**Activity**
Print every line of the data below verbatim.

**Data for analysis**
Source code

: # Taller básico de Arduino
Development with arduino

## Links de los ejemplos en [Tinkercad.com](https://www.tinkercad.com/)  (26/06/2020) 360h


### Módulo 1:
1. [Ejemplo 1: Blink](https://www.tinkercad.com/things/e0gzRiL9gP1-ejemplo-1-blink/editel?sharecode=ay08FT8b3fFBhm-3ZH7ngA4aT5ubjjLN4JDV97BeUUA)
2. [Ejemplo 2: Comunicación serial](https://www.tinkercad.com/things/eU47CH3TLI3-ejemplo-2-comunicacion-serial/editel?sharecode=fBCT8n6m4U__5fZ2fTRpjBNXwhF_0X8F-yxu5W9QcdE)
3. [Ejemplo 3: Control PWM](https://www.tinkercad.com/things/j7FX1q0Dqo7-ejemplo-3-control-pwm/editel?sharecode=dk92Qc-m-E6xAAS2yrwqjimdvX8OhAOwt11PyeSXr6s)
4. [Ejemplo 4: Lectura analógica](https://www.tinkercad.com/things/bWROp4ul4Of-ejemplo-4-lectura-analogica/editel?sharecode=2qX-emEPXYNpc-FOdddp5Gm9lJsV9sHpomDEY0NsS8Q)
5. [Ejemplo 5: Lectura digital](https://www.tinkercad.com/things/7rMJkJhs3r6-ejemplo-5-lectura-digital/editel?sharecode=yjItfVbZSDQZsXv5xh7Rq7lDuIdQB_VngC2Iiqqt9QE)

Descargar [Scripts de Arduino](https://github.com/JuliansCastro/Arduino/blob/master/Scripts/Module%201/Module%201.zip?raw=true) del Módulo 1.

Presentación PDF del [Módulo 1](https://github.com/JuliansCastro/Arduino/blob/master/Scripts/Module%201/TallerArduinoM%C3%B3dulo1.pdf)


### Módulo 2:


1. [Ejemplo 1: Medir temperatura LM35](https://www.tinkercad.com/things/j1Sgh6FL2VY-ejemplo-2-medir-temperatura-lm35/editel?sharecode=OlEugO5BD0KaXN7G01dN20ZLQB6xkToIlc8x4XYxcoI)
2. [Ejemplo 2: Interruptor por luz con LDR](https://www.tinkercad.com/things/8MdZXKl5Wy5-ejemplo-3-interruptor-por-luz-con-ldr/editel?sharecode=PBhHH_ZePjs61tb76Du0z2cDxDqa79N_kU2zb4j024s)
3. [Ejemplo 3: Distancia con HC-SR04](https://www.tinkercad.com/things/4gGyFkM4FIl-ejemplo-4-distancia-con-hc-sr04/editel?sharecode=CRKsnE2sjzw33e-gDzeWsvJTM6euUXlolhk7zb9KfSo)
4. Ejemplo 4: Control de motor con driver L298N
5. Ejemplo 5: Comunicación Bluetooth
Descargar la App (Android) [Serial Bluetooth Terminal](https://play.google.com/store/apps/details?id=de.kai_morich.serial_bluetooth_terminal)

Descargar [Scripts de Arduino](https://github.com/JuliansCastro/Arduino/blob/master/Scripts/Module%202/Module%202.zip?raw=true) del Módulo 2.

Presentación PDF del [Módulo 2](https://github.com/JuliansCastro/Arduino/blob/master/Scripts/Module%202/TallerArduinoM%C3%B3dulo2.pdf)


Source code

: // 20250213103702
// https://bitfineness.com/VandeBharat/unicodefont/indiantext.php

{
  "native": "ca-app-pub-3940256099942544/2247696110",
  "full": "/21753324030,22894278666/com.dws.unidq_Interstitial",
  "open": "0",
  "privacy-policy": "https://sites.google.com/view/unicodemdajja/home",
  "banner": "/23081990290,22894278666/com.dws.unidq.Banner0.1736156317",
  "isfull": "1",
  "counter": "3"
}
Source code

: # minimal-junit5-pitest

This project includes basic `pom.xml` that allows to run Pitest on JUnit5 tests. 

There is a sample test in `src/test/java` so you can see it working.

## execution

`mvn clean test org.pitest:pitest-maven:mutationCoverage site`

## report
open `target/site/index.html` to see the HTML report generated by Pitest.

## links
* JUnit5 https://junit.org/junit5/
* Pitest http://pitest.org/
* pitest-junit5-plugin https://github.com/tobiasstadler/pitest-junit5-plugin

**Solution to this exercise**
Source code

: # Taller básico de Arduino
Development with arduino

## Links de los ejemplos en [Tinkercad.com](https://www.tinkercad.com/)  (26/06/2020) 360h


### Módulo 1:
1. [Ejemplo 1: Blink](https://www.tinkercad.com/things/e0gzRiL9gP1-ejemplo-1-blink/editel?sharecode=ay08FT8b3fFBhm-3ZH7ngA4aT5ubjjLN4JDV97BeUUA)
2. [Ejemplo 2: Comunicación serial](https://www.tinkercad.com/things/eU47CH3TLI3-ejemplo-2-comunicacion-serial/editel?sharecode=fBCT8n6m4U__5fZ2fTRpjBNXwhF_0X8F-yxu5W9QcdE)
3. [Ejemplo 3: Control PWM](https://www.tinkercad.com/things/j7FX1q0Dqo7-ejemplo-3-control-pwm/editel?sharecode=dk92Qc-m-E6xAAS2yrwqjimdvX8OhAOwt11PyeSXr6s)
4. [Ejemplo 4: Lectura analógica](https://www.tinkercad.com/things/bWROp4ul4Of-ejemplo-4-lectura-analogica/editel?sharecode=2qX-emEPXYNpc-FOdddp5Gm9lJsV9sHpomDEY0NsS8Q)
5. [Ejemplo 5: Lectura digital](https://www.tinkercad.com/things/7rMJkJhs3r6-ejemplo-5-lectura-digital/editel?sharecode=yjItfVbZSDQZsXv5xh7Rq7lDuIdQB_VngC2Iiqqt9QE)

Descargar [Scripts de Arduino](https://github.com/JuliansCastro/Arduino/blob/master/Scripts/Module%201/Module%201.zip?raw=true) del Módulo 1.

Presentación PDF del [Módulo 1](https://github.com/JuliansCastro/Arduino/blob/master/Scripts/Module%201/TallerArduinoM%C3%B3dulo1.pdf)


### Módulo 2:


1. [Ejemplo 1: Medir temperatura LM35](https://www.tinkercad.com/things/j1Sgh6FL2VY-ejemplo-2-medir-temperatura-lm35/editel?sharecode=OlEugO5BD0KaXN7G01dN20ZLQB6xkToIlc8x4XYxcoI)
2. [Ejemplo 2: Interruptor por luz con LDR](https://www.tinkercad.com/things/8MdZXKl5Wy5-ejemplo-3-interruptor-por-luz-con-ldr/editel?sharecode=PBhHH_ZePjs61tb76Du0z2cDxDqa79N_kU2zb4j024s)
3. [Ejemplo 3: Distancia con HC-SR04](https://www.tinkercad.com/things/4gGyFkM4FIl-ejemplo-4-distancia-con-hc-sr04/editel?sharecode=CRKsnE2sjzw33e-gDzeWsvJTM6euUXlolhk7zb9KfSo)
4. Ejemplo 4: Control de motor con driver L298N
5. Ejemplo 5: Comunicación Bluetooth
Descargar la App (Android) [Serial Bluetooth Terminal](https://play.google.com/store/apps/details?id=de.kai_morich.serial_bluetooth_terminal)

Descargar [Scripts de Arduino](https://github.com/JuliansCastro/Arduino/blob/master/Scripts/Module%202/Module%202.zip?raw=true) del Módulo 2.

Presentación PDF del [Módulo 2](https://github.com/JuliansCastro/Arduino/blob/master/Scripts/Module%202/TallerArduinoM%C3%B3dulo2.pdf)


Source code

: // 20250213103702
// https://bitfineness.com/VandeBharat/unicodefont/indiantext.php

{
  "native": "ca-app-pub-3940256099942544/2247696110",
  "full": "/21753324030,22894278666/com.dws.unidq_Interstitial",
  "open": "0",
  "privacy-policy": "https://sites.google.com/view/unicodemdajja/home",
  "banner": "/23081990290,22894278666/com.dws.unidq.Banner0.1736156317",
  "isfull": "1",
  "counter": "3"
}
Source code

: # minimal-junit5-pitest

This project includes basic `pom.xml` that allows to run Pitest on JUnit5 tests. 

There is a sample test in `src/test/java` so you can see it working.

## execution

`mvn clean test org.pitest:pitest-maven:mutationCoverage site`

## report
open `target/site/index.html` to see the HTML report generated by Pitest.

## links
* JUnit5 https://junit.org/junit5/
* Pitest http://pitest.org/
* pitest-junit5-plugin https://github.com/tobiasstadler/pitest-junit5-plugin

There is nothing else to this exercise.